- _Passage provided_
[Start of Attachment]

No it’s just what I felt like, I always try to go with what I feel like. If I’m not feeling something anymore I’ll change it. It wasn’t some big music plan you know, ‘New Look, New Album’ I just felt like a change. Life changes and you just go with it, I think it’s good for any artist.
This new single is very different to any of your other music, is this a reflection of recent musical influences? Are there any artists you are really inspired by right now?
Yeah, well I listen to a huge variation of music, always have done, always said I did. I kind of got pigeon holed into the Rockabilly-box, but I always raised my hands and said “I love all kinds of music; blues and funk and soul” but nobody really wanted to hear that, they just liked me doing the rock n roll. But I’ve sang all kinds of music over the course of my career. Everybody has said this is a Break Up Album and it is SO not a break up album. It covers everything; love and lust and life, just everything. People are saying “Oh, she’s written a whole album about her divorce” but I really haven’t. People like to assume that. I mean obviously there are songs about it in there, but I’ve had many happy times as well. I’ve fallen in love again, out of love again, I’ve had the best friends and family around me; this just captures it all. I’ve written it over the course of the year, and it captures everything.
How does performing a song like Call Me compare to previous other singles, do you feel a sense of heightened sense of vulnerability or do you find it liberating?
For every song I’ve written I always feel what I was feeling at that time. That is why I write them, to connect with that part of myself. Even if I’m singing a cover, which I don’t do often but when I do, I like to feel connected otherwise there’s no point. But it feels great to do new stuff. Yeah, it is quite a vulnerable song but I wanted to write honestly, I really wanted to say it how it was, how I felt exactly at that time. I did all of the stuff that comes through in the song, it is a lot of what was going on at the time, sitting at the kitchen table, waiting for the phone to ring. Everybody’s been there and when I listen to other bands I want to connect to them. Music is something you want to connect to and this is what I hope to do with this album, this single. I was broken-hearted at the time and I think it comes across. It’s a simple song. I didn’t want to write a complicated song, I wanted to not say too much and still be saying everything.

[End of Attachment]

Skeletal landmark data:

[Start of Attachment]

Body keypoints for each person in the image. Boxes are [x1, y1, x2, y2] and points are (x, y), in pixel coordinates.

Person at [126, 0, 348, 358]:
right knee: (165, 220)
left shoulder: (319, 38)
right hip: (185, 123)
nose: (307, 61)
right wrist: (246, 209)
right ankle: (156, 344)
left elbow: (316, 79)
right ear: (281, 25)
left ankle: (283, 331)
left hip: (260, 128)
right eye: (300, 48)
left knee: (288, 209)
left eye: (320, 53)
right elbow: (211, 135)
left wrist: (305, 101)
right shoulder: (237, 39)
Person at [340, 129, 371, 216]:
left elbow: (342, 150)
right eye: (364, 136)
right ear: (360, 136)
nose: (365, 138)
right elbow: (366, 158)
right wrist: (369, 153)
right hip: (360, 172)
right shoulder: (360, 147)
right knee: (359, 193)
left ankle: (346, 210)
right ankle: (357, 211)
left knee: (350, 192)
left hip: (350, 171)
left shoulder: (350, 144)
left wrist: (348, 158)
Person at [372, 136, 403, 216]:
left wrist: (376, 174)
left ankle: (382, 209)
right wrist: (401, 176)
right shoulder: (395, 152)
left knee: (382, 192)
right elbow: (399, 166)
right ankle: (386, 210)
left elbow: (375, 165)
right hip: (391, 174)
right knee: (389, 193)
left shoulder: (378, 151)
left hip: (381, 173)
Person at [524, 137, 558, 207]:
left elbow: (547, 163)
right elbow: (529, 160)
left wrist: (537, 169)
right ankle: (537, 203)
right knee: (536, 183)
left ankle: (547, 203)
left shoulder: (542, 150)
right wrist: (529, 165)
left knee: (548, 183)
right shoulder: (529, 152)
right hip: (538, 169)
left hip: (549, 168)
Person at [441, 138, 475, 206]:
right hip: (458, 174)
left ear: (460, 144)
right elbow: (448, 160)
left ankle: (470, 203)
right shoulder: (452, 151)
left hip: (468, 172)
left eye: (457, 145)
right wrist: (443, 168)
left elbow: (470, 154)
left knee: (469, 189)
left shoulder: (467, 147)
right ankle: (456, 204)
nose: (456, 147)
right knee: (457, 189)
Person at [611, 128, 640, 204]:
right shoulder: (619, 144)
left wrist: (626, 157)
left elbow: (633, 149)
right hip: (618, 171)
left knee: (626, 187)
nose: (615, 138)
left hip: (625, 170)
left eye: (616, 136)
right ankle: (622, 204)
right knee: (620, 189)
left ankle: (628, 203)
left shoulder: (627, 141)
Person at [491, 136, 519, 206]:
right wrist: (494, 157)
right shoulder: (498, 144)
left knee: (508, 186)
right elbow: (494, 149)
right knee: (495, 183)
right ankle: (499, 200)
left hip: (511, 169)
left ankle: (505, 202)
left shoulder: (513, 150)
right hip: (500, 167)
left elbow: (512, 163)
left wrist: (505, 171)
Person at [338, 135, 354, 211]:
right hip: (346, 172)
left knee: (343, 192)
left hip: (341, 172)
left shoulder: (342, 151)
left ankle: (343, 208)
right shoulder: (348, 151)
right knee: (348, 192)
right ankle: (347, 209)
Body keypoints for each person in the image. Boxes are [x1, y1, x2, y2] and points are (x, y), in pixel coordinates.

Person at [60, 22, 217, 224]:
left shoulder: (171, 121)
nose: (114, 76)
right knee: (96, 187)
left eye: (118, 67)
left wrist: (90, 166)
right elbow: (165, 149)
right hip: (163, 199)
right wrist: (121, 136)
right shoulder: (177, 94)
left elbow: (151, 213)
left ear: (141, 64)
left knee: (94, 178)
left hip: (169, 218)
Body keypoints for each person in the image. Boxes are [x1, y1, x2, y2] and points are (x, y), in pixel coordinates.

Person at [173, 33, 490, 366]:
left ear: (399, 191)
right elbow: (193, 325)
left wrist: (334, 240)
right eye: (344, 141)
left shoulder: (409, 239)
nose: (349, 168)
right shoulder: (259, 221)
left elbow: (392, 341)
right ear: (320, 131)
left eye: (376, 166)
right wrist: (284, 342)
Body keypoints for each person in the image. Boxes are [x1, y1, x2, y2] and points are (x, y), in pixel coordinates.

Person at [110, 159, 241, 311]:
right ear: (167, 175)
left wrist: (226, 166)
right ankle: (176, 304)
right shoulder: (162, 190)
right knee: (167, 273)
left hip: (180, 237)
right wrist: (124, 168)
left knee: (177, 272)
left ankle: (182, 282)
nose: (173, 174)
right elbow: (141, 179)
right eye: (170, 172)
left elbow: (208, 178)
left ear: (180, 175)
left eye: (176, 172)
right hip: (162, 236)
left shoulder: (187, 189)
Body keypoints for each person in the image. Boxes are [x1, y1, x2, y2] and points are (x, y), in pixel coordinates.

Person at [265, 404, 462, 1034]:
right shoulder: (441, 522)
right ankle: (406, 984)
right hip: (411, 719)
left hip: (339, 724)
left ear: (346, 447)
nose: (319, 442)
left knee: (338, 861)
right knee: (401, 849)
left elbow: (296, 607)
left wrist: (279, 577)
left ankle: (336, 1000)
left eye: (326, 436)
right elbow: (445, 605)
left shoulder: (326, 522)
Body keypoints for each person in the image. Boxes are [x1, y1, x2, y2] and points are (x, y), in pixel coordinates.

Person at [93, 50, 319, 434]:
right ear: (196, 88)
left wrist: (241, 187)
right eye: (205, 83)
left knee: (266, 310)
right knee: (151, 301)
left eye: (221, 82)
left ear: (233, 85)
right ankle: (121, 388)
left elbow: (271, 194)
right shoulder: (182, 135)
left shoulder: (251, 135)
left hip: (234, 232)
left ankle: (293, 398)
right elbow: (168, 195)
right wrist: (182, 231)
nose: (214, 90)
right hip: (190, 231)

[End of Attachment]

- _The problem_
Go on with the interview text from the end of its final answer.

- _Output for this task_
So we’ve heard T Bone Burnett has been involved with this album, how did his input influence the way you worked?
I really enjoyed working with him, and when we met to begin with he was asking me how I worked and I told him I wanted to learn. He is a great producer and I love producing – I produced the last record – and I wanted to get back into that. T Bone’s one of the best and I wanted to see how he did it, and he has got a different approach. He does a lot before he even gets in the studio; he makes sure it’s the right studio, the right musicians, his preparation is amazing. And then he steps back, he gets a real sense of what you don’t do and what you do. He gives you a lot of freedom which was good for me because I wasn’t sure what kind of record I wanted this to be. He really was letting me do my thing. Funnily enough, because he wasn’t breathing down my neck we actually recorded 15 songs in 7 days, and I think that was a result of me feeling so comfortable. He’s got a beautiful classic sound, which is what I’m about.
What are you most looking forward to in 2017? Are you touring the album?
Yes, there’s a tour planned for May 2017. I don’t mind when the album comes out, it’s ready, but I think it’s going to come out in March. I am just so grateful because my fans have been so open minded, and if they don’t like it, they’re actually really quite nice about it. They are fans who are all about the music ya know? Some of them are like “this isn’t for me” and some of them say “at last she’s back”, I’m lucky to have them.